Luego soltó los sapos en el agua clara, y el agua inmediatamente se volvió completamente verde. Llamando a Eliza, la reina la desvistió y le ordenó que entrara al agua. Eliza obedeció y un sapo se posó en su coronilla, otro en su frente y un tercero en su pecho; pero Eliza ni siquiera se dio cuenta de esto, y tan pronto como salió del agua, tres amapolas rojas flotaron en el agua. Si los sapos no hubieran sido envenenados por el beso de la bruja, se habrían convertido, acostados sobre la cabeza y el corazón de Eliza, en rosas rojas; la niña era tan piadosa e inocente que la brujería no podía afectarla de ninguna manera.

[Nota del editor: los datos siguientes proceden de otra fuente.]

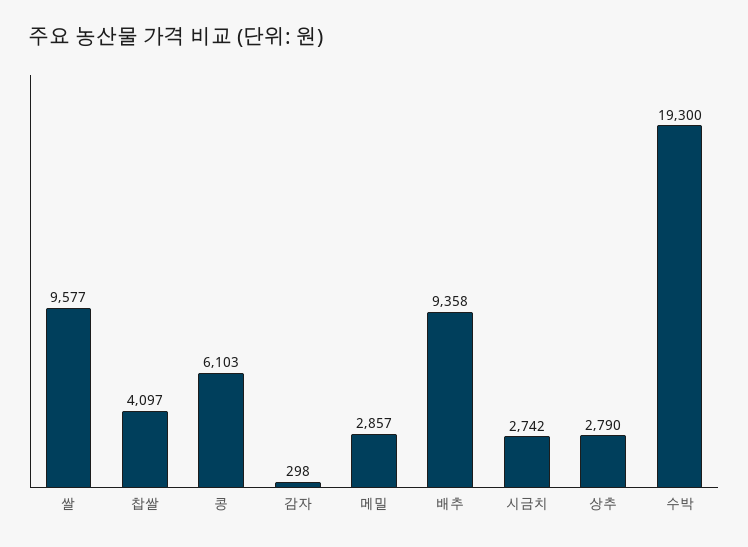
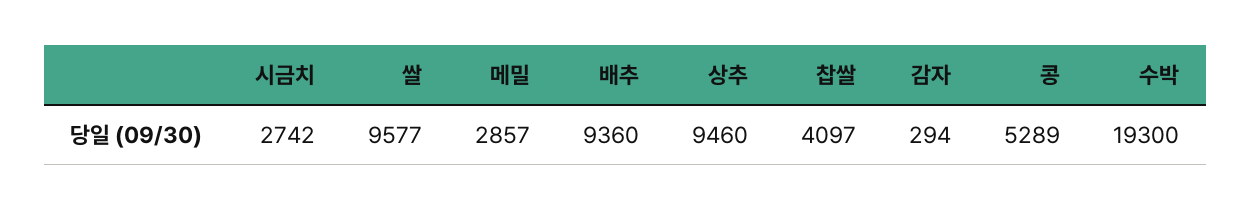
  {
    "쌀": 9577,
    "찹쌀": 4097,
-   "콩": 6103,
+   "콩": 5289,
-   "감자": 298,
+   "감자": 294,
    "메밀": 2857,
-   "배추": 9358,
+   "배추": 9360,
    "시금치": 2742,
-   "상추": 2790,
+   "상추": 9460,
    "수박": 19300
  }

Al ver esto, la malvada reina frotó a Eliza con jugo de nuez para que se pusiera completamente morena, se untó la cara con un ungüento apestoso y enredó su maravilloso cabello. Ahora era imposible reconocer a la linda Eliza. Incluso su padre se asustó y dijo que esta no era su hija. Nadie la reconoció, excepto un perro encadenado y golondrinas, pero ¡quién iba a escuchar a las pobres criaturas!
Eliza lloró y pensó en sus hermanos expulsados, en secreto abandonó el palacio y deambuló todo el día por los campos y pantanos, encaminándose hacia el bosque.Eliza misma no sabía realmente a dónde debía ir, pero anhelaba tanto a sus hermanos, quienes también fueron expulsados ​​de casa, que decidió buscarlos por todos lados hasta encontrarlos.

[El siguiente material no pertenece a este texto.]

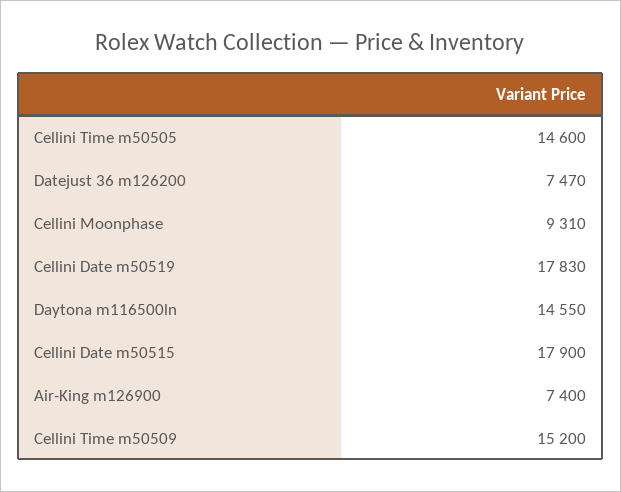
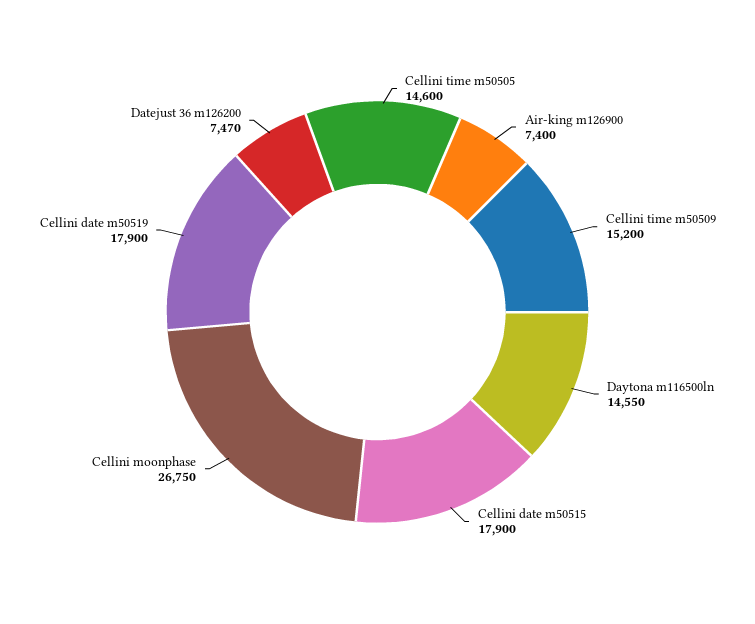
  {
    "Cellini Time m50505": 14600,
    "Datejust 36 m126200": 7470,
-   "Cellini Moonphase": 9310,
+   "Cellini Moonphase": 26750,
-   "Cellini Date m50519": 17830,
+   "Cellini Date m50519": 17900,
    "Daytona m116500ln": 14550,
    "Cellini Date m50515": 17900,
    "Air-King m126900": 7400,
    "Cellini Time m50509": 15200
  }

No se quedó mucho tiempo en el bosque, cuando ya caía la noche, y Eliza se perdió por completo; luego se acostó sobre el suave musgo, leyó una oración por el próximo sueño e inclinó la cabeza sobre un tocón. Había silencio en el bosque, el aire era tan cálido, cientos de luciérnagas parpadeaban en la hierba como luces verdes, y cuando Eliza tocó un arbusto con la mano, cayeron en la hierba como una lluvia de estrellas.

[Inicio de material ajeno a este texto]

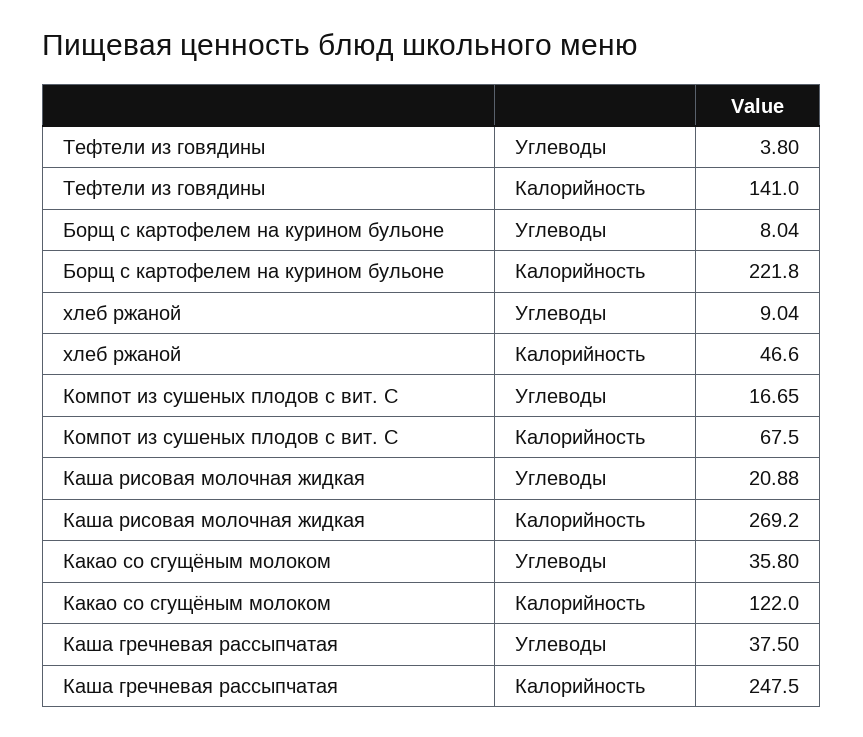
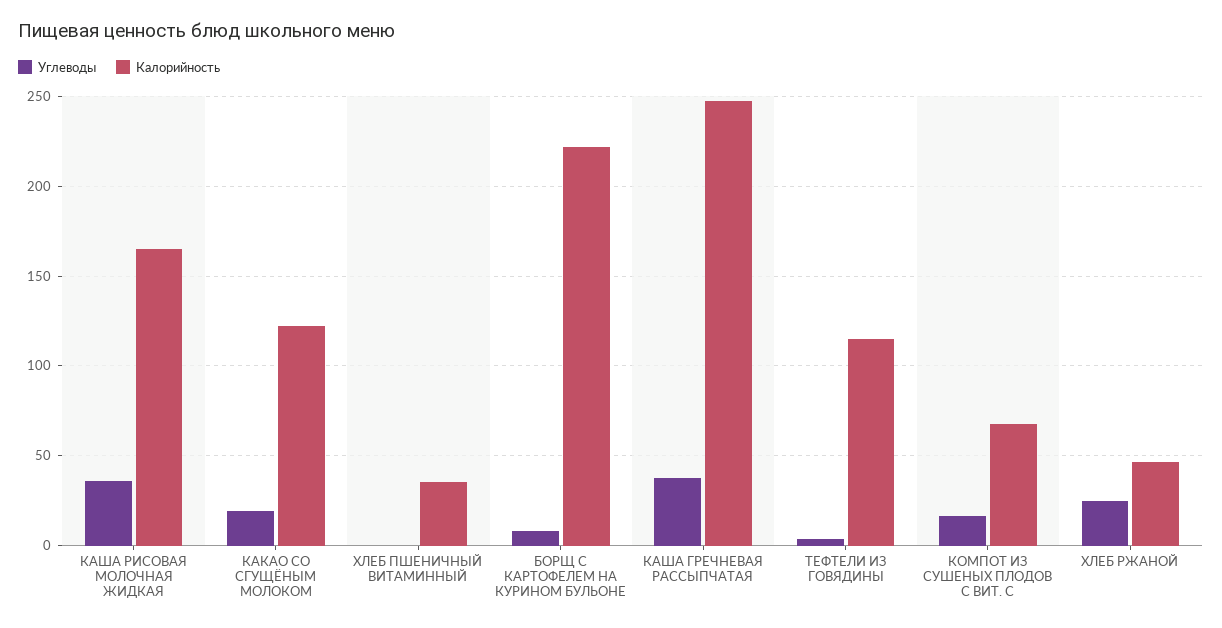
  {
    "Углеводы": {
      "Тефтели из говядины": 3.8,
      "Борщ с картофелем на курином бульоне": 8.04,
-     "хлеб ржаной": 9.04,
+     "хлеб ржаной": 25,
      "Компот из сушеных плодов с вит. С": 16.65,
-     "Каша рисовая молочная жидкая": 20.88,
+     "Каша рисовая молочная жидкая": 35,
-     "Какао со сгущёным молоком": 35.8,
+     "Какао со сгущёным молоком": 20,
-     "Каша гречневая рассыпчатая": 37.5
+     "Каша гречневая рассыпчатая": 37.5,
+     "ХЛЕБ ПШЕНИЧНЫЙ ВИТАМИННЫЙ": 0
    },
    "Калорийность": {
-     "Тефтели из говядины": 141,
+     "Тефтели из говядины": 115,
      "Борщ с картофелем на курином бульоне": 221.8,
      "хлеб ржаной": 46.6,
      "Компот из сушеных плодов с вит. С": 67.5,
-     "Каша рисовая молочная жидкая": 269.2,
+     "Каша рисовая молочная жидкая": 165,
      "Какао со сгущёным молоком": 122,
-     "Каша гречневая рассыпчатая": 247.5
+     "Каша гречневая рассыпчатая": 247.5,
+     "ХЛЕБ ПШЕНИЧНЫЙ ВИТАМИННЫЙ": 35
    }
  }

Toda la noche Eliza soñó con sus hermanos: eran todos niños otra vez, jugando juntos, escribiendo con pizarras en pizarrones dorados y examinando un maravilloso libro ilustrado que costó medio reino. Pero no escribieron rayas y ceros en las pizarras, como solían hacer antes, no, describieron todo lo que habían visto y experimentado. Todas las imágenes del libro estaban vivas: los pájaros cantaban y la gente bajaba de las páginas y hablaba con Eliza y sus hermanos; pero tan pronto como ella quiso dar la vuelta a la sábana, saltaron de nuevo, de lo contrario las imágenes se habrían confundido.

Cuando Eliza despertó, el sol ya estaba alto; ni siquiera podía verlo bien detrás del denso follaje de los árboles, pero sus rayos individuales se abrían paso entre las ramas y corrían como conejitos dorados sobre la hierba; había un olor maravilloso de la vegetación, y los pájaros casi aterrizaron en los hombros de Elise. No muy lejos se oyó el murmullo de un manantial; Resultó que aquí corrían varios arroyos grandes que desembocaban en un estanque con un maravilloso fondo arenoso. El estanque estaba rodeado por un seto, pero en un momento los ciervos salvajes se habían abierto un paso ancho y Eliza podía bajar hasta la orilla del agua. El agua del estanque estaba limpia y clara; el viento no movía las ramas de los árboles y arbustos, uno pensaría que los árboles y arbustos estaban pintados en el fondo, tan claramente se reflejaban en el espejo de las aguas.